Estratto del documento:
○ ○ ○ ○

Un anno fa la cattura di Matteo Messina Denaro

Il flash dell’ANSA viene battuto alle 9.15. «Arrestato Matteo Messina Denaro». Dalla cattura dell’ultimo boss stragista di Cosa nostra sono passati appena tre minuti. «Si dà atto che l’immobilizzazione e la dichiarazione di arresto sono avvenute alle 9.12», si leggerà nel verbale dei carabinieri del Ros che, il 16 gennaio di un anno fa, hanno catturato l’ultimo boss stragista latitante da 30 anni. Le prime notizie lasciano basiti: l’uomo più ricercato d’Italia è stato preso in una delle cliniche private più note di Palermo, La Maddalena, poco prima di sottoporsi all’ennesima seduta di chemioterapia. La Primula Rossa di Cosa nostra dunque era in cura a pochi chilometri dal suo paese, Castelvetrano. Solo una delle incredibili scoperte che la Procura guidata da Maurizio de Lucia e i carabinieri faranno.

Montone griffato, cappellino di lana in testa e al polso un Franck Muller da 35 mila euro. «Mi chiamo Matteo Messina Denaro», risponde al militare del Ros che l’ha bloccato. Fuori dalla clinica, «cinturata» dagli investigatori per evitare la beffa della fuga, decine di palermitani, saputa la notizia, applaudono i carabinieri.Con l’ex latitante finisce in carcere un imprenditore di Campobello di Mazara, Giovanni Luppino: è l’autista che ha accompagnato il padrino nella struttura sanitaria. «Me l’avevano presentato con un altro nome, mi ha chiesto un passaggio», dirà ai militari che scopriranno dopo che quello del 16 gennaio era solo uno dei 50 viaggi a Palermo fatti da Luppino e dal suo passeggero.

○ ○ ○ ○

Elenco dei record:
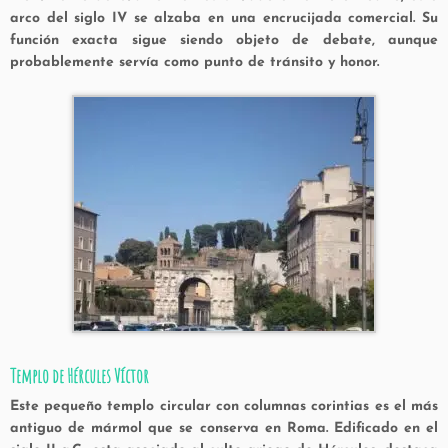
arco del siglo IV se alzaba en una encrucijada comercial. Su
función exacta sigue siendo objeto de debate, aunque
probablemente servía como punto de tránsito y honor.
Templo de Hércules Víctor
Este pequeño templo circular con columnas corintias es el más
antiguo de mármol que se conserva en Roma. Edificado en el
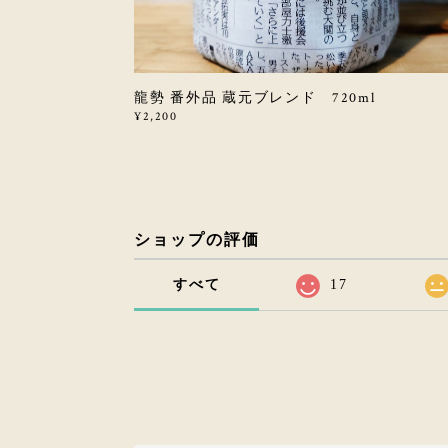
龍勢 番外品 蔵元ブレンド 720ml
¥2,200
ショップの評価
すべて
17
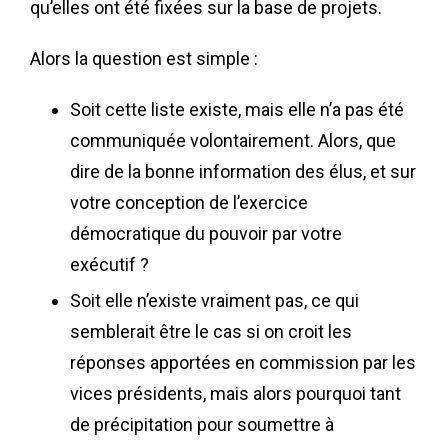
qu’elles ont été fixées sur la base de projets.
Alors la question est simple :
Soit cette liste existe, mais elle n’a pas été
communiquée volontairement. Alors, que
dire de la bonne information des élus, et sur
votre conception de l’exercice
démocratique du pouvoir par votre
exécutif ?
Soit elle n’existe vraiment pas, ce qui
semblerait être le cas si on croit les
réponses apportées en commission par les
vices présidents, mais alors pourquoi tant
de précipitation pour soumettre à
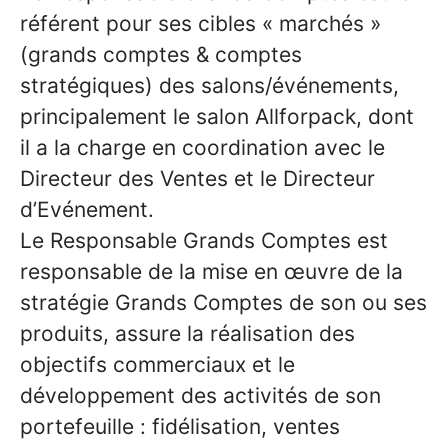
référent pour ses cibles « marchés »
(grands comptes & comptes
stratégiques) des salons/événements,
principalement le salon Allforpack, dont
il a la charge en coordination avec le
Directeur des Ventes et le Directeur
d’Evénement.
Le Responsable Grands Comptes est
responsable de la mise en œuvre de la
stratégie Grands Comptes de son ou ses
produits, assure la réalisation des
objectifs commerciaux et le
développement des activités de son
portefeuille : fidélisation, ventes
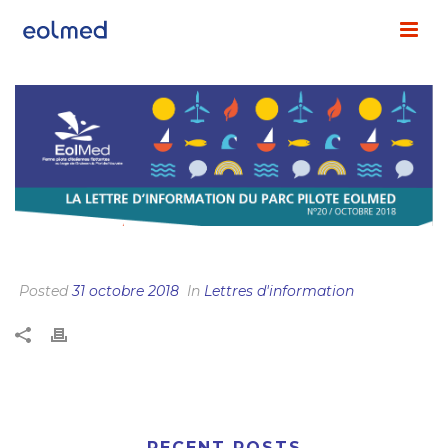
LA LETTRE D’INFO D’OCTOBRE EST EN LIGNE !
Posted
31 octobre 2018
In
Lettres d'information
RECENT POSTS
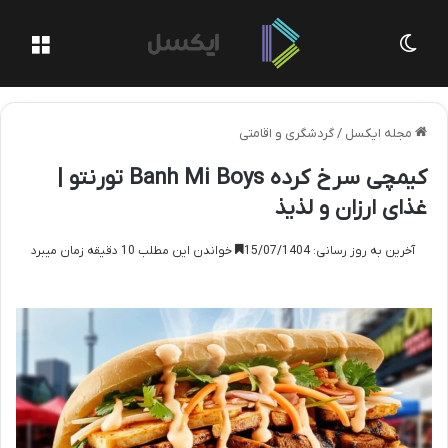
تغییر پوسته
منو
مجله ایکسل
/
گردشگری و اقامتی
کیمچی سرخ کرده Banh Mi Boys تورنتو |
غذای ارزان و لذیذ
آخرین به روز رسانی: 15/07/1404
خواندن این مطلب 10 دقیقه زمان میبرد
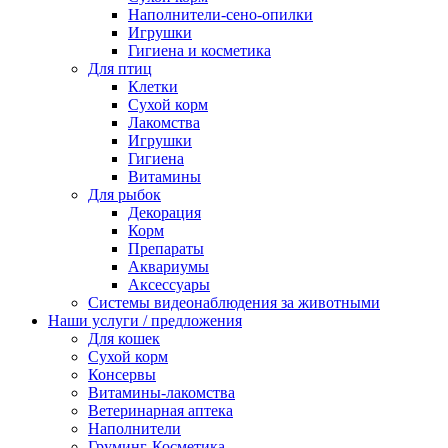
Наполнители-сено-опилки
Игрушки
Гигиена и косметика
Для птиц
Клетки
Сухой корм
Лакомства
Игрушки
Гигиена
Витамины
Для рыбок
Декорация
Корм
Препараты
Аквариумы
Аксессуары
Cистемы видеонаблюдения за животными
Наши услуги / предложения
Для кошек
Сухой корм
Консервы
Витамины-лакомства
Ветеринарная аптека
Наполнители
Груминг-Косметика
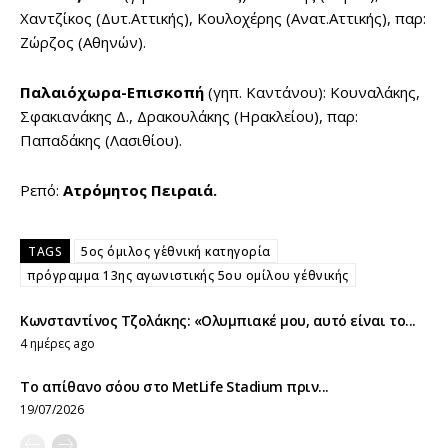
Χαντζίκος (Δυτ.Αττικής), Κουλοχέρης (Ανατ.Αττικής), παρ:
Ζώρζος (Αθηνών).
Παλαιόχωρα-Επισκοπή
(γηπ. Καντάνου): Κουναλάκης,
Σφακιανάκης Δ., Δρακουλάκης (Ηρακλείου), παρ:
Παπαδάκης (Λασιθίου).
Ρεπό:
Ατρόμητος Πειραιά.
TAGS
5ος όμιλος γ΄εθνική κατηγορία
πρόγραμμα 13ης αγωνιστικής 5ου ομίλου γ΄εθνικής
Κωνσταντίνος Τζολάκης: «Ολυμπιακέ μου, αυτό είναι το...
4 ημέρες ago
Το απίθανο σόου στο MetLife Stadium πριν...
19/07/2026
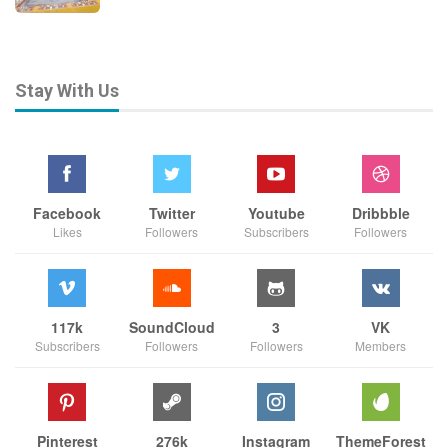
Stay With Us
Facebook
Twitter
Youtube
Dribbble
Likes
Followers
Subscribers
Followers
117k
SoundCloud
3
VK
Subscribers
Followers
Followers
Members
Pinterest
276k
Instagram
ThemeForest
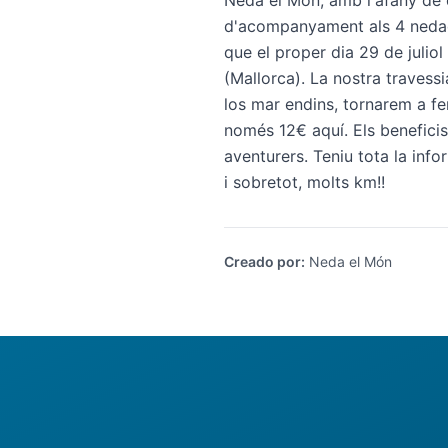
Neda el Món, amb l'afany de 
d'acompanyament als 4 nedadd
que el proper dia 29 de juliol
(Mallorca). La nostra travess
los mar endins, tornarem a fer
només 12€
aquí
. Els benefici
aventurers. Teniu tota la inf
i sobretot, molts km!!
Creado por
:
Neda el Món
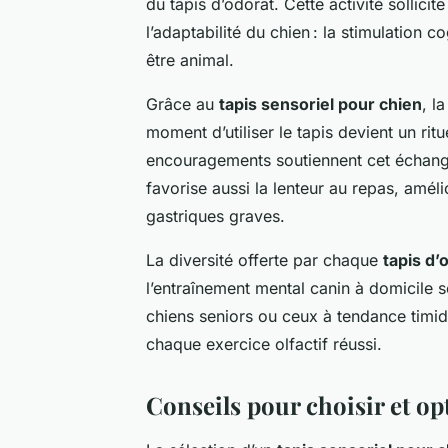
du tapis d’odorat. Cette activité sollici
l’adaptabilité du chien : la stimulation c
être animal.
Grâce au
tapis sensoriel pour chien
, l
moment d’utiliser le tapis devient un ritu
encouragements soutiennent cet échange
favorise aussi la lenteur au repas, améli
gastriques graves.
La diversité offerte par chaque
tapis d’
l’entraînement mental canin à domicile se
chiens seniors ou ceux à tendance timi
chaque exercice olfactif réussi.
Conseils pour choisir et op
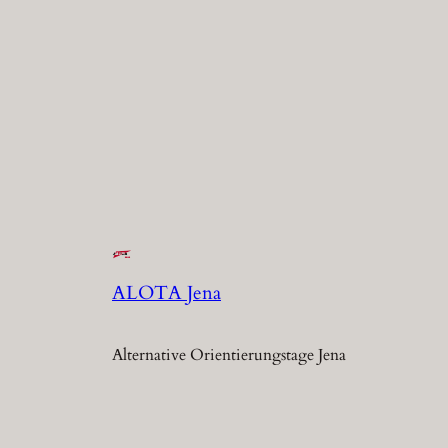
ALOTA Jena
Alternative Orientierungstage Jena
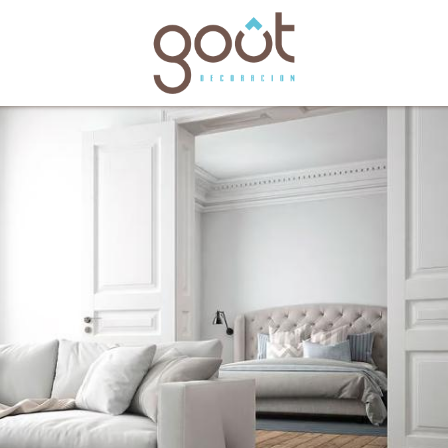
bles
Catálogos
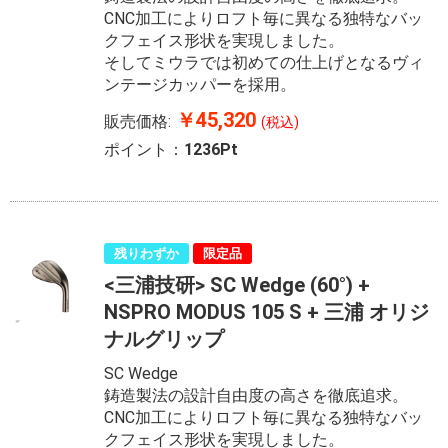
CNC加工によりロフト毎に異なる独特なバッ
クフェイス形状を実現しました。
そしてミウラでは初めての仕上げとなるヴィ
ンテージカッパーを採用。
￥45,320
販売価格:
(税込)
ポイント：
1236Pt
残りわずか
限定品
<三浦技研> SC Wedge (60°) +
NSPRO MODUS 105 S + 三浦 オリジ
ナルグリップ
SC Wedge
鋳造製法の設計自由度の高さを徹底追求。
CNC加工によりロフト毎に異なる独特なバッ
クフェイス形状を実現しました。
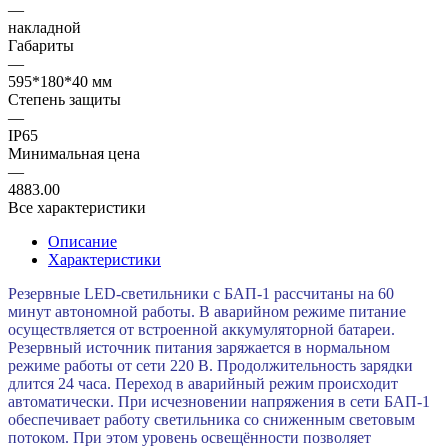
—
накладной
Габариты
—
595*180*40 мм
Степень защиты
—
IP65
Минимальная цена
—
4883.00
Все характеристики
Описание
Характеристики
Резервные LED-светильники с БАП-1 рассчитаны на 60
минут автономной работы. В аварийном режиме питание
осуществляется от встроенной аккумуляторной батареи.
Резервный источник питания заряжается в нормальном
режиме работы от сети 220 В. Продолжительность зарядки
длится 24 часа. Переход в аварийный режим происходит
автоматически. При исчезновении напряжения в сети БАП-1
обеспечивает работу светильника со сниженным световым
потоком. При этом уровень освещённости позволяет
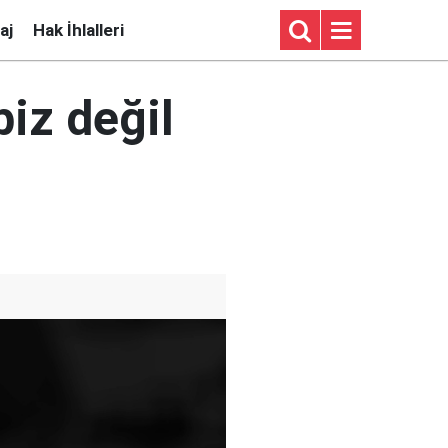
aj
Hak İhlalleri
iz değil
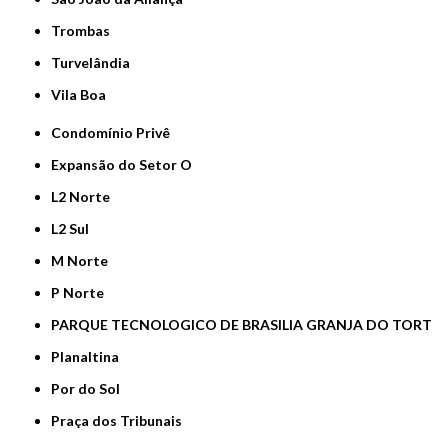
Trombas
Turvelândia
Vila Boa
Condomínio Privê
Expansão do Setor O
L2 Norte
L2 Sul
M Norte
P Norte
PARQUE TECNOLOGICO DE BRASILIA GRANJA DO TORT
Planaltina
Por do Sol
Praça dos Tribunais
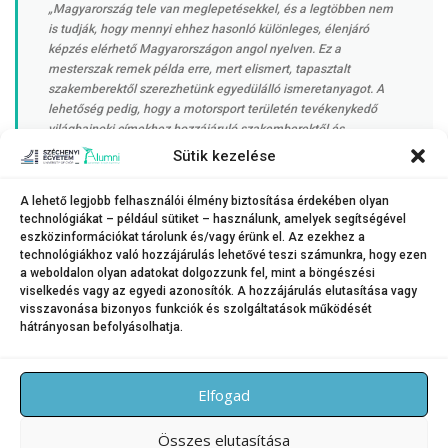
„Magyarország tele van meglepetésekkel, és a legtöbben nem
is tudják, hogy mennyi ehhez hasonló különleges, élenjáró
képzés elérhető Magyarországon angol nyelven. Ez a
mesterszak remek példa erre, mert elismert, tapasztalt
szakemberektől szerezhetünk egyedülálló ismeretanyagot. A
lehetőség pedig, hogy a motorsport területén tevékenykedő
világbajnoki címekhez hozzájáruló szakemberektől és
csapatoktól tanulhatunk egyenesen fantasztikus”
Sütik kezelése
A lehető legjobb felhasználói élmény biztosítása érdekében olyan
technológiákat – például sütiket – használunk, amelyek segítségével
– tette hozzá.
eszközinformációkat tárolunk és/vagy érünk el. Az ezekhez a
A mesterszak legközelebb is keresztfélévben, azaz 2026. februárban
technológiákhoz való hozzájárulás lehetővé teszi számunkra, hogy ezen
indul. A képzés tájékoztató oldala
itt található
.
a weboldalon olyan adatokat dolgozzunk fel, mint a böngészési
viselkedés vagy az egyedi azonosítók. A hozzájárulás elutasítása vagy
visszavonása bizonyos funkciók és szolgáltatások működését
hátrányosan befolyásolhatja.
KATEGÓRIA:
HÍREK
Elfogad
Összes elutasítása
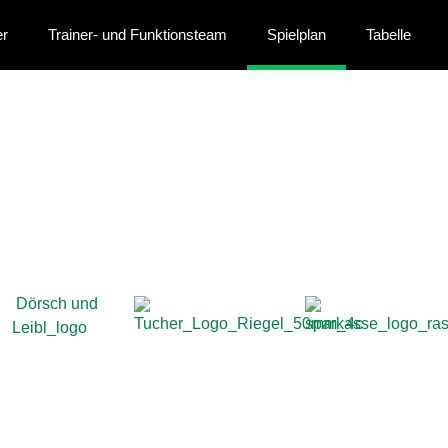
er
Trainer- und Funktionsteam
Spielplan
Tabelle
Spielplan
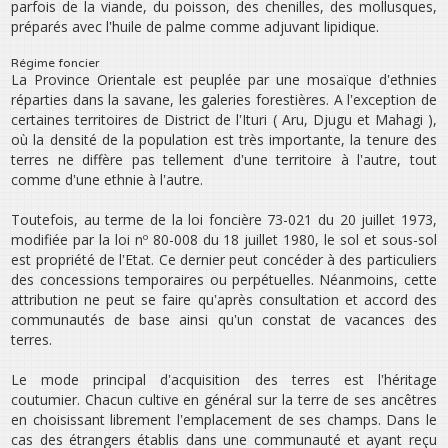
parfois de la viande, du poisson, des chenilles, des mollusques,
préparés avec l‛huile de palme comme adjuvant lipidique.
Régime foncier
La Province Orientale est peuplée par une mosaïque d‛ethnies
réparties dans la savane, les galeries forestières. A l‛exception de
certaines territoires de District de l‛Ituri ( Aru, Djugu et Mahagi ),
où la densité de la population est très importante, la tenure des
terres ne diffère pas tellement d‛une territoire à l‛autre, tout
comme d‛une ethnie à l‛autre.
Toutefois, au terme de la loi foncière 73-021 du 20 juillet 1973,
modifiée par la loi nº 80-008 du 18 juillet 1980, le sol et sous-sol
est propriété de l‛Etat. Ce dernier peut concéder à des particuliers
des concessions temporaires ou perpétuelles. Néanmoins, cette
attribution ne peut se faire qu‛après consultation et accord des
communautés de base ainsi qu‛un constat de vacances des
terres.
Le mode principal d‛acquisition des terres est l‛héritage
coutumier. Chacun cultive en général sur la terre de ses ancêtres
en choisissant librement l‛emplacement de ses champs. Dans le
cas des étrangers établis dans une communauté et ayant reçu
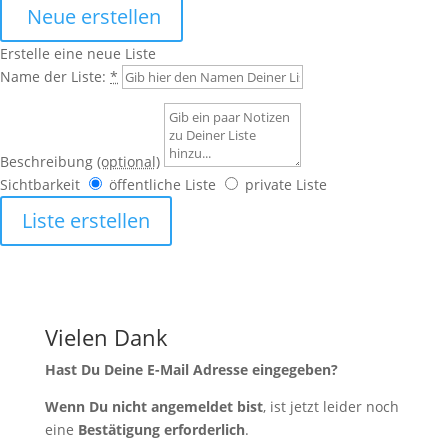
Neue erstellen
Erstelle eine neue Liste
Name der Liste:
*
Beschreibung
(optional)
Sichtbarkeit
öffentliche Liste
private Liste
Liste erstellen
Vielen Dank
Hast Du Deine E-Mail Adresse eingegeben?
Wenn Du nicht angemeldet bist
, ist jetzt leider noch
eine
Bestätigung erforderlich
.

○ ○ ○ ○

Azioni richieste:
A – Riporta parola per parola il passo dell'articolo sulla cattura di Messina Denaro che comincia con le parole contenenti "Un anno fa la" e termina con "i carabinieri faranno.".
B – Riassumi in due frasi l'articolo sulla cattura di Messina Denaro.
C – Continua l'articolo sulla cattura di Messina Denaro partendo dopo la sua ultima frase.

Risposte date:
A –
Un anno fa la cattura di Matteo Messina Denaro

Il flash dell’ANSA viene battuto alle 9.15. «Arrestato Matteo Messina Denaro». Dalla cattura dell’ultimo boss stragista di Cosa nostra sono passati appena tre minuti. «Si dà atto che l’immobilizzazione e la dichiarazione di arresto sono avvenute alle 9.12», si leggerà nel verbale dei carabinieri del Ros che, il 16 gennaio di un anno fa, hanno catturato l’ultimo boss stragista latitante da 30 anni. Le prime notizie lasciano basiti: l’uomo più ricercato d’Italia è stato preso in una delle cliniche private più note di Palermo, La Maddalena, poco prima di sottoporsi all’ennesima seduta di chemioterapia. La Primula Rossa di Cosa nostra dunque era in cura a pochi chilometri dal suo paese, Castelvetrano. Solo una delle incredibili scoperte che la Procura guidata da Maurizio de Lucia e i carabinieri faranno.

B – Il 16 gennaio di un anno fa, alle 9.12, i carabinieri del Ros hanno arrestato Matteo Messina Denaro, latitante da 30 anni, nella clinica privata La Maddalena di Palermo, poco prima di una seduta di chemioterapia. Con lui è finito in carcere Giovanni Luppino, imprenditore di Campobello di Mazara, che lo aveva accompagnato in auto e che con lui aveva fatto 50 viaggi a Palermo.

C –
Ma solo dopo mesi sarà davvero chiaro come i carabinieri siano arrivati a prendere l’ultimo latitante di Cosa nostra. Che a portarli sulle tracce di Messina Denaro sia stata involontariamente la sorella del boss, Rosalia, arrestata due mesi dopo, è infatti ancora riservato. A marzo si saprà tutta la verità e gli inquirenti potranno raccontare di come i militari del Ros, mettendo le microspie in un locale della casa della donna, nella gamba di una sedia abbiano trovato un biglietto in cui la Messina Denaro aveva scritto una sorta di diario clinico del boss, malato da due anni di un gravissimo cancro al colon.

«Era un debito che la Repubblica aveva verso i suoi martiri. Il 16 gennaio di un anno fa l’abbiamo saldato». A un anno dall’arresto di Matteo Messina Denaro, l’ultimo boss stragista di Cosa nostra, Maurizio de Lucia, il procuratore di Palermo che, insieme all’aggiunto Paolo Guido, ha coordinato il blitz che ha messo fine alla latitanza del padrino di Castelvetrano, ricorda un giorno ormai entrato nella storia del Paese. «Dovevamo onorare i tanti morti nella lotta alla mafia e questo era uno dei modi migliori di farlo», dice.

Dalla cattura del capomafia trapanese il lavoro dei magistrati di Palermo non è certo finito. E ancora molto da fare c’è anche nella individuazione dei nascondigli del boss. «Le indagini – dice il procuratore – ci raccontano che la sua presenza a Campobello di Mazara non è stata né episodica né di breve durata». Il padrino avrebbe vissuto nel paese dell’ultimo covo dalla fine degli anni ‘90 spostandosi da lì in mezza Italia e in Francia, Austria e altri Paesi europei. All’appello manca ancora però il nascondiglio in cui Messina Denaro potrebbe aver conservato computer e archivi.